This study had several strengths and limitations. Strengths included standardized pathological verification of adenomas, thereby reducing outcome misclassification; the use of 2 control groups, each with its own strengths and limitations; assessment of exposure information prior to endoscopy, reducing opportunity for recall bias; and the collection of detailed information on potentially confounding variables. Whereas there was minimal outcome misclassification among the endoscopy controls, they may have been more similar to the cases in various respects, and whereas the community controls may have been more representative of the general population, some may have been undiagnosed cases; thus, for different reasons, the estimated associations with both control groups were probably attenuated. Although age and sex are known risk factors for colorectal neoplasms and were controlled for in the analyses, the degree to which the endoscopy controls were, on average, younger and more likely to be female raises the possibility of some selection bias. While the inverse associations between each diet and colorectal adenoma frequency were similar to each other, the point estimates for the associations with the fifth quintiles relative to the first quintiles were not statistically significant, underscoring the importance of investigating these diets in larger, preferably prospective, studies. An important limitation of our study was that, for the most part, the actual diets of the participants could not be considered to be strongly consistent with the Paleolithic or Mediterranean diet pattern. This suggests that our findings may substantially underestimate the potential of these diet patterns for reducing risk of colorectal adenoma. Finally, while our Paleolithic diet score was data-derived for the quintile cutoffs, and thus study-specific (see Reedy et al. for a review of diet scores), the schema can be applied to other study populations.
In conclusion, our findings, taken in context with those from previous studies, suggest that a Paleolithic or Mediterranean diet pattern may be inversely associated with risk of incident, sporadic colorectal adenomas.

• [Task requirements]
Write out the diet study passage from "In conclusion, our" down to "sporadic colorectal adenomas.", swapping "sporadic" for "recurrent". The listing after this point has no connection to the diet study passage.

• [Entries provided]
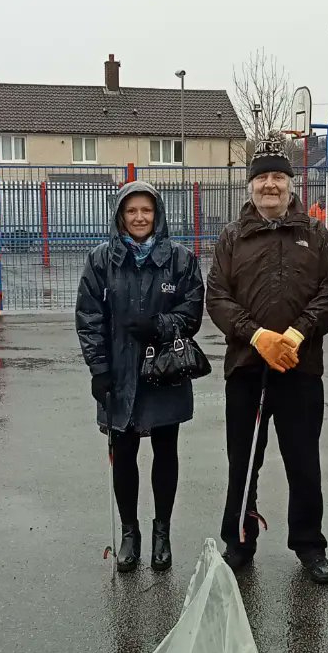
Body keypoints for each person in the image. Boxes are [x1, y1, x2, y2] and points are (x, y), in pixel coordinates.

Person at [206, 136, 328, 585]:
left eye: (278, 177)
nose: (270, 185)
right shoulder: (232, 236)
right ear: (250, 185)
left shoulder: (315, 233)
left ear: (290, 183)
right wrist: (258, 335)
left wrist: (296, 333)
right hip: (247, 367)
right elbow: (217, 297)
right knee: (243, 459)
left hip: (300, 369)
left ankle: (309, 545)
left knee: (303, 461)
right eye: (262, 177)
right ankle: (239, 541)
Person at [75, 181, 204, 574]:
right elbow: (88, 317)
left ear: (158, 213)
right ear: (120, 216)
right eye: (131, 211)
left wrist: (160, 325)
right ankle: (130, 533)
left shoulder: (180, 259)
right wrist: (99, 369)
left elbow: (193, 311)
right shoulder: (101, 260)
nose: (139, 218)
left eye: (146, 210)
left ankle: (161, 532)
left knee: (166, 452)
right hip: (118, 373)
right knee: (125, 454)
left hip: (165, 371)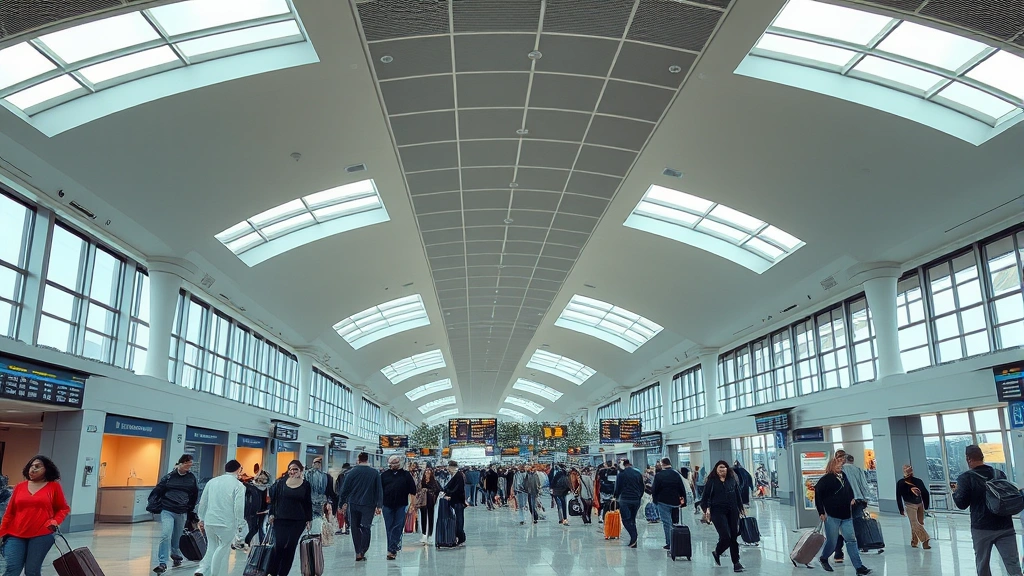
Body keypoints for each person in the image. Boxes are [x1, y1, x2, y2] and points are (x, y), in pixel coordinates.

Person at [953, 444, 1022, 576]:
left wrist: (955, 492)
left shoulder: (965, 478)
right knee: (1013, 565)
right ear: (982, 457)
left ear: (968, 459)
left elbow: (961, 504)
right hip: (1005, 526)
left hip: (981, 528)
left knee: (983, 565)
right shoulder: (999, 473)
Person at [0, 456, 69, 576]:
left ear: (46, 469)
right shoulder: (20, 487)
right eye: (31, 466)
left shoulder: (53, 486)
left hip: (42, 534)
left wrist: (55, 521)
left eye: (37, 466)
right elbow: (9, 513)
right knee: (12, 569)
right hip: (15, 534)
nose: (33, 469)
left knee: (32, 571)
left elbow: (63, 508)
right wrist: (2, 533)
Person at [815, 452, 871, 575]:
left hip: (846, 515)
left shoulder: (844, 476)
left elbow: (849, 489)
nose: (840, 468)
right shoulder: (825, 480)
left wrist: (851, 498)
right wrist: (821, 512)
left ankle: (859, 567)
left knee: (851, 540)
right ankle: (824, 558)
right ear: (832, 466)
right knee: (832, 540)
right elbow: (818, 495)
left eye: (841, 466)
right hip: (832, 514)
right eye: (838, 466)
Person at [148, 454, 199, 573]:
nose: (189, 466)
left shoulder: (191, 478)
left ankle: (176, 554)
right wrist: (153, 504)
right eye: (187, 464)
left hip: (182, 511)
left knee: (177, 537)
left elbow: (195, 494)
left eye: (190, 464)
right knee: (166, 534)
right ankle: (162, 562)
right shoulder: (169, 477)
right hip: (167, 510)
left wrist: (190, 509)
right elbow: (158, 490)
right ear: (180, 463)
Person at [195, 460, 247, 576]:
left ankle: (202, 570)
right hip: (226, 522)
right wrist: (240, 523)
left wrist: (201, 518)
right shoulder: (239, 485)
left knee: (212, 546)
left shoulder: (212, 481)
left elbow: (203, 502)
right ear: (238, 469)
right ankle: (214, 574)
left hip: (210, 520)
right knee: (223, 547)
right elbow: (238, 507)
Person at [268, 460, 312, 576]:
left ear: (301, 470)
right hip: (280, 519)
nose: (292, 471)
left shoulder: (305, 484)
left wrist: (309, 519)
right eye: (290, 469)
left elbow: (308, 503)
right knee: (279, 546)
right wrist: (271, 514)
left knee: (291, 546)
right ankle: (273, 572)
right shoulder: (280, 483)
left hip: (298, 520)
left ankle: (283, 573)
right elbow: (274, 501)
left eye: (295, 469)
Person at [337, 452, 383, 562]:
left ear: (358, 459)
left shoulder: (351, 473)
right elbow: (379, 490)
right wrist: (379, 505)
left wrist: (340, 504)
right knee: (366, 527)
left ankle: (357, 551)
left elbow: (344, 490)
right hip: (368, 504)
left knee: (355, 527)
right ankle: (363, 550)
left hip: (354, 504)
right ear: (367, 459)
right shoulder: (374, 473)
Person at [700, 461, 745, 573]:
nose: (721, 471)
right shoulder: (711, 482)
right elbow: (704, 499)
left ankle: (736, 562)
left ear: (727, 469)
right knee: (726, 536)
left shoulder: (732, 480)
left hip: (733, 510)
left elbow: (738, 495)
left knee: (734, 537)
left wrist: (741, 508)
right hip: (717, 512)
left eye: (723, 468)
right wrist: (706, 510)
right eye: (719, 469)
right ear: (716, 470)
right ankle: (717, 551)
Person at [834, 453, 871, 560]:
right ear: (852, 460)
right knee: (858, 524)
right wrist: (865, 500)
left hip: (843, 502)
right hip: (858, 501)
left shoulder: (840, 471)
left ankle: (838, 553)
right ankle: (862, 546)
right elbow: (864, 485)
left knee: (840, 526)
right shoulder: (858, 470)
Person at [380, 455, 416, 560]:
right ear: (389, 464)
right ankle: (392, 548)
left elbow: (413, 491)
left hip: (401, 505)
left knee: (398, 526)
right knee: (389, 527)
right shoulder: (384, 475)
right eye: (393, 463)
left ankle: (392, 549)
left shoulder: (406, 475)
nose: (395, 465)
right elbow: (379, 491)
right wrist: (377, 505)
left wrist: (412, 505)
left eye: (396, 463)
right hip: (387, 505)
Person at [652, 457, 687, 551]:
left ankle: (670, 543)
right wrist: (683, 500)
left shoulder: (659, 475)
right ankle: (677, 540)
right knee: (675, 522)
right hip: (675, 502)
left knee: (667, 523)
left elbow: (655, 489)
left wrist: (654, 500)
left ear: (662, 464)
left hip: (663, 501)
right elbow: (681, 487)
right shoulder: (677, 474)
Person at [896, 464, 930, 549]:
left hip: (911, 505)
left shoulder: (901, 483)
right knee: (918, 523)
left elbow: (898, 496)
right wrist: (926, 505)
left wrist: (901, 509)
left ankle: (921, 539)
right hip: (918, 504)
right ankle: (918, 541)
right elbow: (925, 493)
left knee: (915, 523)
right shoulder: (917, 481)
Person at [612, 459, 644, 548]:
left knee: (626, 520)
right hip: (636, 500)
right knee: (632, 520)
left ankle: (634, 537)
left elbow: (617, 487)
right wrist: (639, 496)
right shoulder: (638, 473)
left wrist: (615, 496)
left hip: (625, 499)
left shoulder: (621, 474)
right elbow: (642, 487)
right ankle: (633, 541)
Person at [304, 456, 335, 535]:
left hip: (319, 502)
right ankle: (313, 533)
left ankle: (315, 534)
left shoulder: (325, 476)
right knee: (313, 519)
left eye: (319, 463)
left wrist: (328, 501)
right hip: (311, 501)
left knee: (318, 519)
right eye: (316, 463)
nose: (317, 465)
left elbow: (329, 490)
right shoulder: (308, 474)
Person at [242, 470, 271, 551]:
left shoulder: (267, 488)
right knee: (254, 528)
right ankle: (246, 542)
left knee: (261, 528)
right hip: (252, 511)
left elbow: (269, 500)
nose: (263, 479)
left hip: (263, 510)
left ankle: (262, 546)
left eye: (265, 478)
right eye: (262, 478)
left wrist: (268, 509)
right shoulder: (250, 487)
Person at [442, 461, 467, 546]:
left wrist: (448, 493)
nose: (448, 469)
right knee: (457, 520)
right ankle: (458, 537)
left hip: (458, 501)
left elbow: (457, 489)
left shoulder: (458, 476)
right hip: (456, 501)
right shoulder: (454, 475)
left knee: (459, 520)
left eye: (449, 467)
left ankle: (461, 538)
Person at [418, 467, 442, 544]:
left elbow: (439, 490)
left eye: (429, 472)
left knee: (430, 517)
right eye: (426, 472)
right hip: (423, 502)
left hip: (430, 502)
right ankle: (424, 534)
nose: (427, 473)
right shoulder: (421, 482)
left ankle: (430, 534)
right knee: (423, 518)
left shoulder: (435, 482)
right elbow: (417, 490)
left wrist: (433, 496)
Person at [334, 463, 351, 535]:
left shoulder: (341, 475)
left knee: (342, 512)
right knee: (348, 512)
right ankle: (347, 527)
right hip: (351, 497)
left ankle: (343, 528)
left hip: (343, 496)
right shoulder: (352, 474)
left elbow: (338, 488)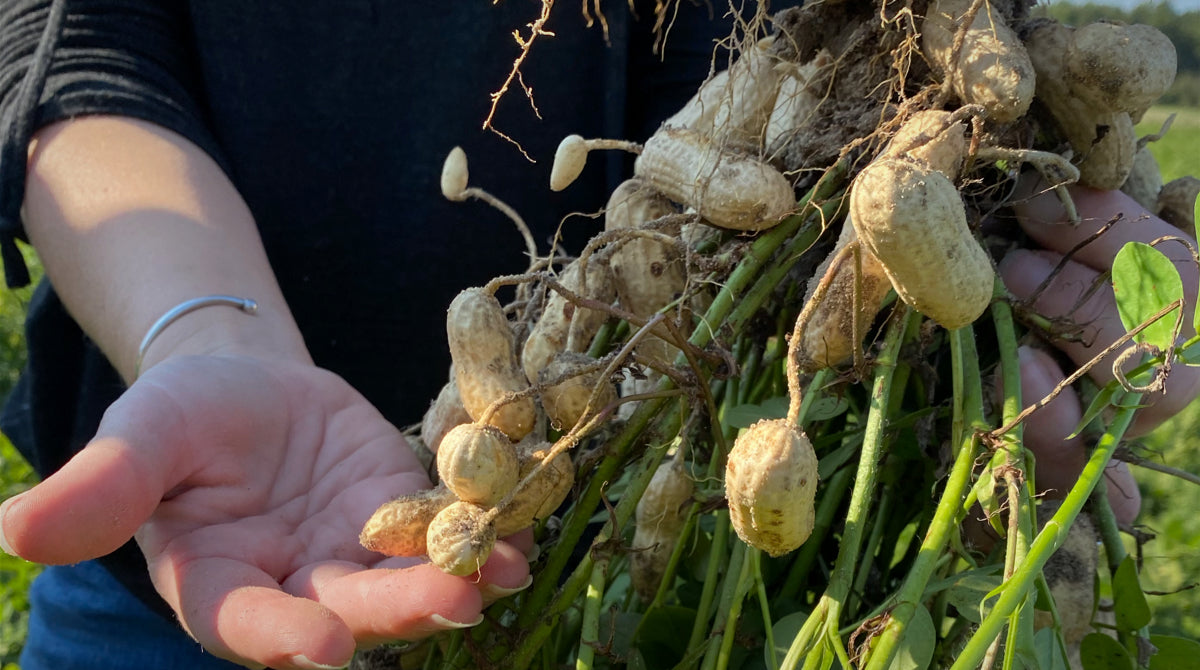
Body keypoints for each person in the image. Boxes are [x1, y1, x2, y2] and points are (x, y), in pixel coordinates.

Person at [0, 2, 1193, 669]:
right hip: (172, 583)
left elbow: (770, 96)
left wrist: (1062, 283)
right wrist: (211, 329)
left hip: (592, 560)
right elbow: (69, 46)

• [Answer box]
In conclusion, our findings, taken in context with those from previous studies, suggest that a Paleolithic or Mediterranean diet pattern may be inversely associated with risk of incident, recurrent colorectal adenomas.